Health Minister Siti Fadillah Supari told reporters at an airport in Jakarta before leaving for Padang that the number of victims "could be more (than hundreds or thousands). I think it's more than thousands, if we look at how widespread the damage is. But we don't really know yet".
The national disaster agency put the confirmed death toll at 220. Officials said 500 houses had collapsed.
A second quake, of magnitude 6.8, hit another part of Sumatra island on Thursday, causing fresh panic, according to television reports. The second quake's epicentre -- inland and further to the southeast -- was 154 km (96 miles) northwest of Bengkulu, the U.S. Geological Survey said.
The area could not immediately be contacted.
A Reuters reporter at the partially collapsed Jamil hospital in Padang said there were at least 40 corpses on the ground. Many patients had been evacuated to the hospital's yard.
The reporter, whose own house collapsed, said some medical tents had been set up nearby but that many people who had gathered were still waiting for treatment.
A woman holding her dead baby cried for help: "My son is dead. My son is dead." TV footage showed troops carrying a woman on a stretcher, blood seeping from wounds on her legs and her body covered in dust.

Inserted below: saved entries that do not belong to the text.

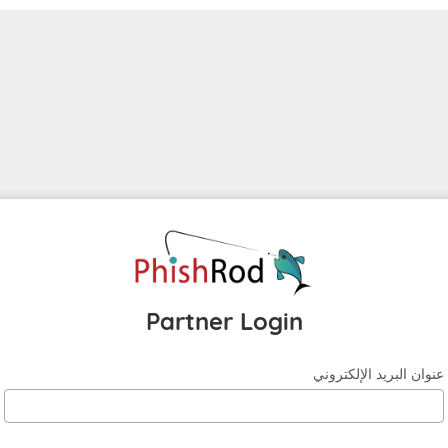
Partner Login
ن البريد الإلكتروني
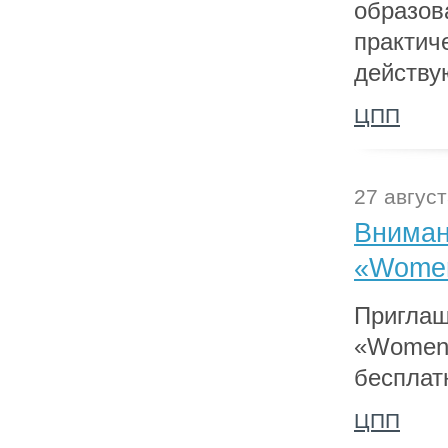
образов
практич
действу
ЦПП
27 август
Вниман
«Women
Приглаш
«Women 
бесплатн
ЦПП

Heavy rain hampered rescue efforts and officials said power had been cut in Padang, which lies on a coastal plain and is surrounded by steep mountains that stretch far inland.
Sumatra is one of the most seismically active parts of Asia.
A 9.15 magnitude quake, its epicentre 600 km (375 miles) northwest of Padang, caused the 2004 tsunami that killed 230,000 people in Indonesia and other Indian Ocean nations.